I went to the VA hospital in Tampa with hubby on Thursday. A trip I hope not to make with him again anytime soon, because it brought to reality the horrible outcome of what some of our service men and women sacrificed while serving our country.

I'm not naive. Both my dad and step-father served, my hubby, his two oldest sons, many others I know who have gone to war for our country. I've seen the pictures they brought home, and can't count the times while watching the history channel that hubby has said, that was my ship...I was there...

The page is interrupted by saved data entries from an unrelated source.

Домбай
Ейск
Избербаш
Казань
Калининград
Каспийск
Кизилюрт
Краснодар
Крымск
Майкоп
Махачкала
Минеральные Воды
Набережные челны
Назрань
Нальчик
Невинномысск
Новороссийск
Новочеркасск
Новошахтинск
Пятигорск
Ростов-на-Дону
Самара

But seeing what the outcome is for some, with my own eyes, impacted me in a huge way. It was pouring rain by the time we arrived at the hospital. It's a long walk from the parking lot so I let hubby off at the door, and decided to wait in the car for him. I moved it out of the way, but stayed close enough to see when he was at the door. During that time I just watched.

The rain pelting down on my windshield did nothing to disguise the many veterans in wheelchairs that I saw coming, and going through that door. A woman limped through the rain with a cane, her left leg as straight and stiff as wood. One elderly man without legs wheeled himself out the door to a waiting van. Many didn't seem to have anything physically wrong with them.

I couldn't help wonder what happened to each person I saw. What was their story? Where did they serve? I know my hubby survived a sinking ship, and being shot, but what about the mental injuries we can't see? It's hard to imagine what each service person has locked up inside their minds, and hearts. And how some of them struggle to get through each day with those memories.


Nancy Bristow said...

Debbie...Whether it shows or doesn't, how could it possibly NOT mentally affect men and women in the service if their experience includes any kind of combat action or observation of less than stellar living conditions for the locals. The scenarios are so radically different from events in our every day lives and there isn't anyway to truly train for those kind of situations...perhaps technically but not emotionally. ~Nancy

Tory Richards said...

I agree. We read about it and watch the news but most of us will never know what our service men and women really go through.